SMILE4KMU: Secure Machine Learning for SMEs
Machine learning (ML) methods are increasingly finding their way into the development processes of small and medium-sized enterprises (SMEs). As a result, they complement their traditional software development and specific value chains. Under the keyword "Secure Software Lifecycle", significant advances have been made in recent years in the secure development of traditional software. This includes a structured approach in software development, aiming to optimize every single development phase concerning secure applications. However, it can be observed that there are so far few comprehensive security approaches for machine learning methods and their integration into development processes. Simultaneously, attacks against phases and methods of machine learning are increasingly being observed in practice and literature.
The Goals of the Project
The goal must therefore be to enable SMEs in particular to:
- secure machine learning processes in a structured and transparent manner
- protect training data and especially their created models, and possibly license them
- implement the above with an economically feasible effort for SMEs.
The Role of Wibu-Systems
To achieve these goals, the work of Wibu-Systems focuses on the protection and commercial licensing of the models, examining the phases of the ML lifecycle (MLL) for supportive security measures and appropriate developing solutions. Based on the results of the analysis of potential hazards and requirements from the industry and practical perspectives, options for protecting the integrity and intellectual property of trained models are developed and implemented in a demonstrator / proof of concept. This includes examining the licensing of models, such as (partial) access, selectable granularity, or restriction of access frequency. The model data should be protected with suitable cryptographic methods, both against manipulation and against theft or unauthorized access.

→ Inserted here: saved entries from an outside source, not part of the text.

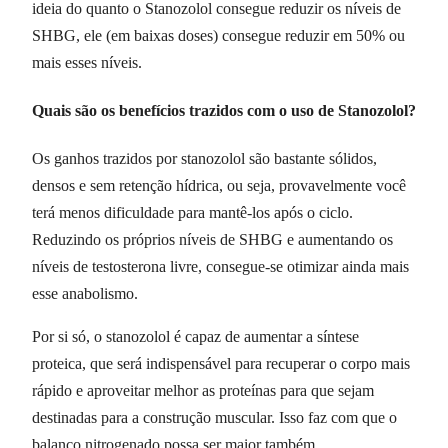
ideia do quanto o Stanozolol consegue reduzir os níveis de
SHBG, ele (em baixas doses) consegue reduzir em 50% ou
mais esses níveis.
Quais são os benefícios trazidos com o uso de Stanozolol?
Os ganhos trazidos por stanozolol são bastante sólidos,
densos e sem retenção hídrica, ou seja, provavelmente você
terá menos dificuldade para mantê-los após o ciclo.
Reduzindo os próprios níveis de SHBG e aumentando os
níveis de testosterona livre, consegue-se otimizar ainda mais
esse anabolismo.
Por si só, o stanozolol é capaz de aumentar a síntese
proteica, que será indispensável para recuperar o corpo mais
rápido e aproveitar melhor as proteínas para que sejam
destinadas para a construção muscular. Isso faz com que o
balanço nitrogenado possa ser maior também.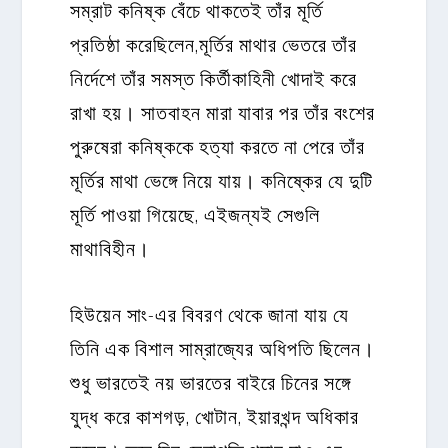
সম্রাট কনিষ্ক বেঁচে থাকতেই তাঁর মূর্তি
প্রতিষ্ঠা করেছিলেন,মূর্তির মাথার ভেতরে তাঁর
নির্দেশে তাঁর সমস্ত কির্তীকাহিনী খোদাই করে
রাখা হয়। সাতবাহন মারা যাবার পর তাঁর বংশের
পুরুষেরা কনিষ্ককে হত্যা করতে না পেরে তাঁর
মূর্তির মাথা ভেঙ্গে নিয়ে যায়। কনিষ্কের যে দুটি
মূর্তি পাওয়া গিয়েছে, এইজন্যই সেগুলি
মাথাবিহীন।
হিউয়েন সাং-এর বিবরণ থেকে জানা যায় যে
তিনি এক বিশাল সাম্রাজ্যের অধিপতি ছিলেন।
শুধু ভারতেই নয় ভারতের বাইরে চিনের সঙ্গে
যুদ্ধ করে কাশগড়, খোটান, ইয়ারখন্দ অধিকার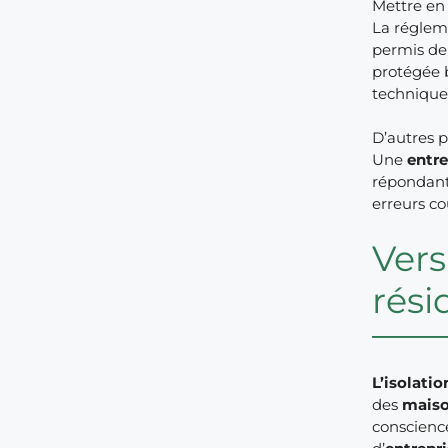
Mettre e
La réglem
permis de 
protégée 
technique 
D’autres p
Une
entre
répondant
erreurs co
Vers
rési
L’isolatio
des
maiso
conscience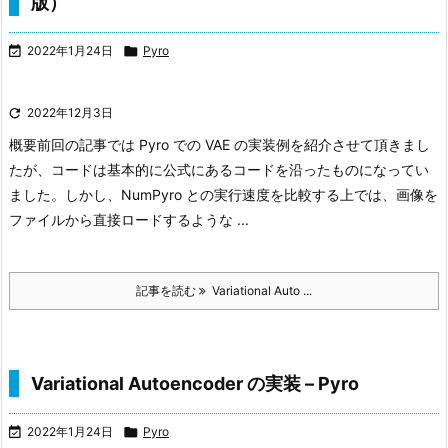
版）

2022年1月24日

Pyro

2022年12月3日
概要
前回の記事では Pyro での VAE の実装例を紹介させて頂きまし
たが、コードは基本的に公式にあるコードを沿ったものになってい
ました。しかし、NumPyro との実行速度を比較する上では、画像を
ファイルから直接ロードするような ...
記事を読む
Variational Auto ...
Variational Autoencoder の実装 – Pyro

2022年1月24日

Pyro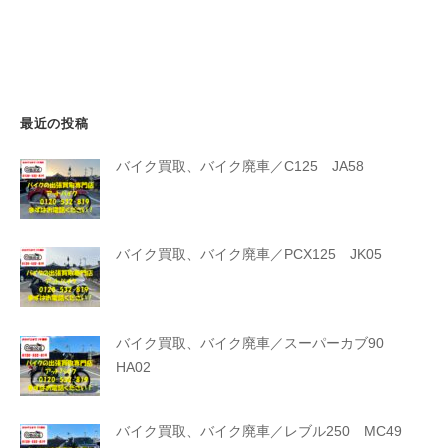
最近の投稿
バイク買取、バイク廃車／C125 JA58
バイク買取、バイク廃車／PCX125 JK05
バイク買取、バイク廃車／スーパーカブ90
HA02
バイク買取、バイク廃車／レブル250 MC49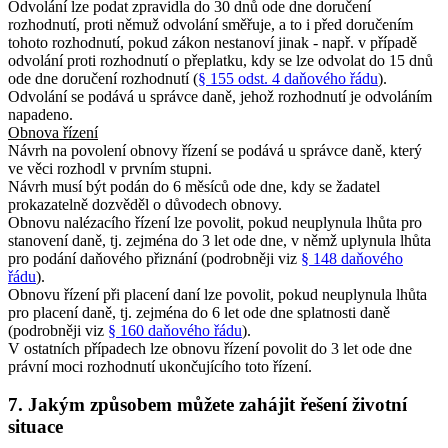
Odvolání lze podat zpravidla do 30 dnů ode dne doručení
rozhodnutí, proti němuž odvolání směřuje, a to i před doručením
tohoto rozhodnutí, pokud zákon nestanoví jinak - např. v případě
odvolání proti rozhodnutí o přeplatku, kdy se lze odvolat do 15 dnů
ode dne doručení rozhodnutí (
§ 155 odst. 4 daňového řádu
).
Odvolání se podává u správce daně, jehož rozhodnutí je odvoláním
napadeno.
Obnova řízení
Návrh na povolení obnovy řízení se podává u správce daně, který
ve věci rozhodl v prvním stupni.
Návrh musí být podán do 6 měsíců ode dne, kdy se žadatel
prokazatelně dozvěděl o důvodech obnovy.
Obnovu nalézacího řízení lze povolit, pokud neuplynula lhůta pro
stanovení daně, tj. zejména do 3 let ode dne, v němž uplynula lhůta
pro podání daňového přiznání (podrobněji viz
§ 148 daňového
řádu
).
Obnovu řízení při placení daní lze povolit, pokud neuplynula lhůta
pro placení daně, tj. zejména do 6 let ode dne splatnosti daně
(podrobněji viz
§ 160 daňového řádu
).
V ostatních případech lze obnovu řízení povolit do 3 let ode dne
právní moci rozhodnutí ukončujícího toto řízení.
7. Jakým způsobem můžete zahájit řešení životní
situace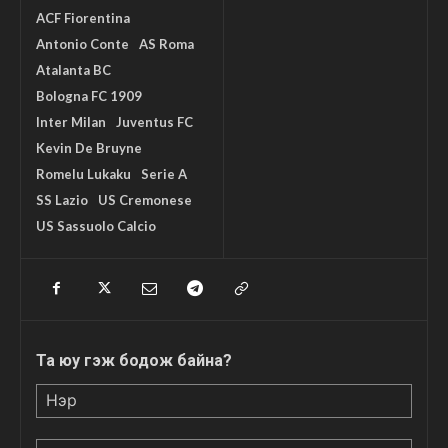
ACF Fiorentina
Antonio Conte
AS Roma
Atalanta BC
Bologna FC 1909
Inter Milan
Juventus FC
Kevin De Bruyne
Romelu Lukaku
Serie A
SS Lazio
US Cremonese
US Sassuolo Calcio
Та юу гэж бодож байна?
Нэр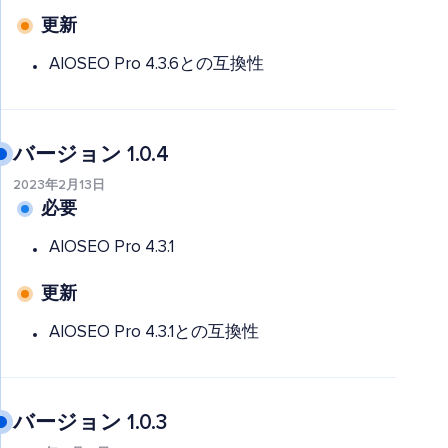
更新
AIOSEO Pro 4.3.6との互換性
バージョン 1.0.4
2023年2月13日
必要
AIOSEO Pro 4.3.1
更新
AIOSEO Pro 4.3.1との互換性
バージョン 1.0.3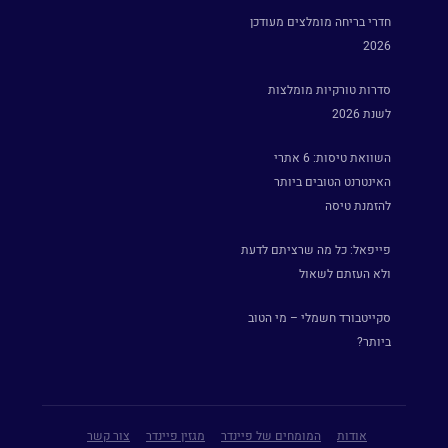
חדרי בריחה מומלצים מעודכן
2026
סדרות טורקיות מומלצות
לשנת 2026
השוואת טיסות: 6 אתרי
האינטרנט הטובים ביותר
להזמנת טיסה
פייפאל: כל מה שרציתם לדעת
ולא העזתם לשאול
סקייטבורד חשמלי – מי הטוב
ביותר?
אודות
המומחים של פיינדר
מגזין פיינדר
צור קשר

The central research question of "how deeply" security solutions can (and should) be integrated into the MLL is also addressed. Naturally, the file underlying the trained model could be protected with existing products (Wibu-Systems AxProtector for the file and Wibu-Systems CodeMeter for actual access). However, it would be more sensible to define access protection and usage conditions already during the training phase (i.e. before the time-consuming creation of the model) and integrate them into the model. Different options and solutions for this key topic will be explored in the activities undertaken by Wibu-Systems.